Apollo 11 moonwalker Buzz Aldrin quickly offered congratulations following Thursday's launch. So did NASA Administrator Jim Bridenstine, who called it "a historic step for all nations and commercial space as we look to extend our collaborations beyond low-Earth orbit and on to the moon." NASA has a laser reflector aboard Beresheet and is offering its Deep Space Network for communication.
The Beresheet mission originally was part of the Google Lunar XPrize competition and even made the final cut before the contest ended last year without a winner. The organizers decided to press ahead on their own, with donations from billionaires as well as schoolchildren.
Lunar surface operations are meant to last just two days. Beresheet will measure the magnetic field at the landing site, and send back data and pictures. A time capsule is aboard the lander—which includes a picture of Israeli astronaut Ilan Ramon, who died aboard space shuttle Columbia in 2003—as well as a lunar library containing 30 million pages on a disk from the U.S.-based Arch Mission Foundation.

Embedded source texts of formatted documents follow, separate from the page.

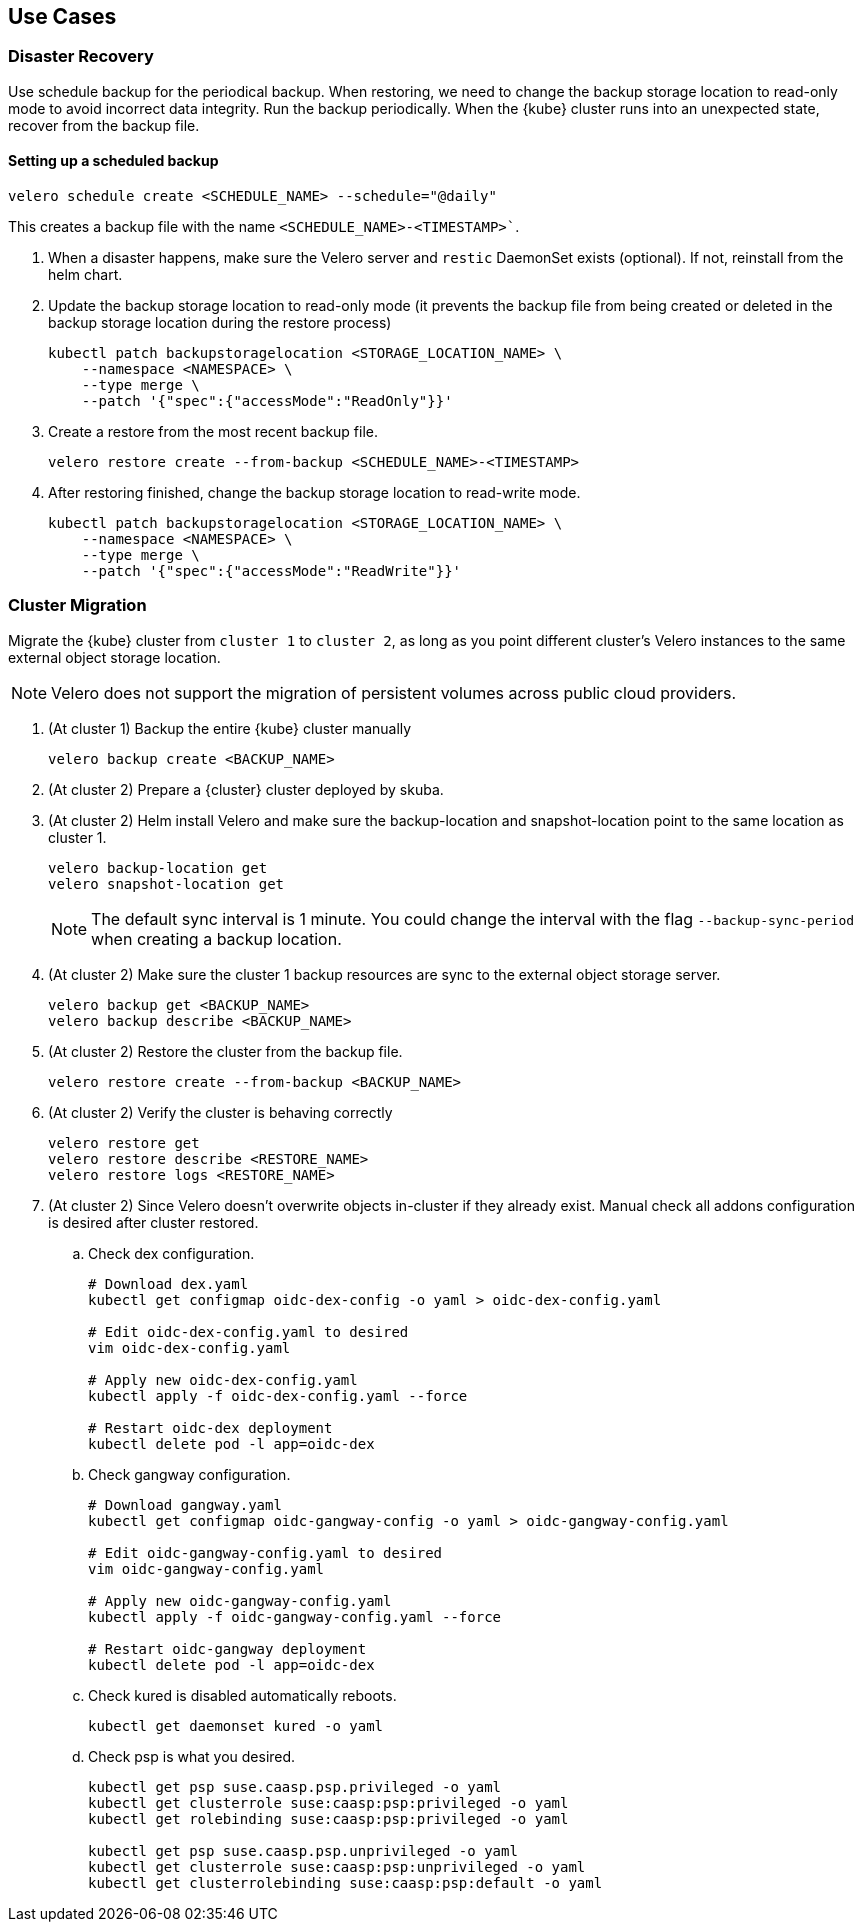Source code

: == Use Cases

=== Disaster Recovery

Use schedule backup for the periodical backup. When restoring, we need to change the backup storage location to read-only mode to avoid incorrect data integrity.
Run the backup periodically. When the {kube} cluster runs into an unexpected state, recover from the backup file.

==== Setting up a scheduled backup

[source,bash]
----
velero schedule create <SCHEDULE_NAME> --schedule="@daily"
----

This creates a backup file with the name `<SCHEDULE_NAME>-<TIMESTAMP>``.

. When a disaster happens, make sure the Velero server and `restic` DaemonSet exists (optional). If not, reinstall from the helm chart.
. Update the backup storage location to read-only mode (it prevents the backup file from being created or deleted in the backup storage location during the restore process)
+
[source,bash]
----
kubectl patch backupstoragelocation <STORAGE_LOCATION_NAME> \
    --namespace <NAMESPACE> \
    --type merge \
    --patch '{"spec":{"accessMode":"ReadOnly"}}'
----

. Create a restore from the most recent backup file.
+
[source,bash]
----
velero restore create --from-backup <SCHEDULE_NAME>-<TIMESTAMP>
----

. After restoring finished, change the backup storage location to read-write mode.
+
[source,bash]
----
kubectl patch backupstoragelocation <STORAGE_LOCATION_NAME> \
    --namespace <NAMESPACE> \
    --type merge \
    --patch '{"spec":{"accessMode":"ReadWrite"}}'
----

=== Cluster Migration

Migrate the {kube} cluster from `cluster 1` to `cluster 2`, as long as you point different cluster's Velero instances to the same external object storage location.

[NOTE]
====
Velero does not support the migration of persistent volumes across public cloud providers.
====

. (At cluster 1) Backup the entire {kube} cluster manually
+
[source,bash]
----
velero backup create <BACKUP_NAME>
----

. (At cluster 2) Prepare a {cluster} cluster deployed by skuba.

. (At cluster 2) Helm install Velero and make sure the backup-location and snapshot-location point to the same location as cluster 1.
+
[source,bash]
----
velero backup-location get
velero snapshot-location get
----
+
[NOTE]
The default sync interval is 1 minute. You could change the interval with the flag `--backup-sync-period` when creating a backup location.

. (At cluster 2) Make sure the cluster 1 backup resources are sync to the external object storage server.
+
[source,bash]
----
velero backup get <BACKUP_NAME>
velero backup describe <BACKUP_NAME>
----

. (At cluster 2) Restore the cluster from the backup file.
+
[source,bash]
----
velero restore create --from-backup <BACKUP_NAME>
----

. (At cluster 2) Verify the cluster is behaving correctly
+
[source,bash]
----
velero restore get
velero restore describe <RESTORE_NAME>
velero restore logs <RESTORE_NAME>
----

. (At cluster 2) Since Velero doesn't overwrite objects in-cluster if they already exist. Manual check all addons configuration is desired after cluster restored.
.. Check dex configuration.
+
[source,bash]
----
# Download dex.yaml
kubectl get configmap oidc-dex-config -o yaml > oidc-dex-config.yaml

# Edit oidc-dex-config.yaml to desired
vim oidc-dex-config.yaml

# Apply new oidc-dex-config.yaml
kubectl apply -f oidc-dex-config.yaml --force

# Restart oidc-dex deployment
kubectl delete pod -l app=oidc-dex
----
.. Check gangway configuration.
+
[source,bash]
----
# Download gangway.yaml
kubectl get configmap oidc-gangway-config -o yaml > oidc-gangway-config.yaml

# Edit oidc-gangway-config.yaml to desired
vim oidc-gangway-config.yaml

# Apply new oidc-gangway-config.yaml
kubectl apply -f oidc-gangway-config.yaml --force

# Restart oidc-gangway deployment
kubectl delete pod -l app=oidc-dex
----
.. Check kured is disabled automatically reboots.
+
[source,bash]
----
kubectl get daemonset kured -o yaml
----
.. Check psp is what you desired.
+
[source,bash]
----
kubectl get psp suse.caasp.psp.privileged -o yaml
kubectl get clusterrole suse:caasp:psp:privileged -o yaml
kubectl get rolebinding suse:caasp:psp:privileged -o yaml

kubectl get psp suse.caasp.psp.unprivileged -o yaml
kubectl get clusterrole suse:caasp:psp:unprivileged -o yaml
kubectl get clusterrolebinding suse:caasp:psp:default -o yaml
----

Ramon's widow, Rona, was a big supporter of Beresheet; she died of cancer in December.
Following liftoff, SpaceX recovered the first-stage booster, which flew twice last year. The booster landed smoothly on an offshore ocean platform, after the hottest re-entry yet, according to SpaceX founder and chief executive Elon Musk. Sparks from burning metal were visible in the landing video.
Musk said the booster will fly a fourth time in April, during a launch abort test of the new crew Dragon capsule. No one will be aboard.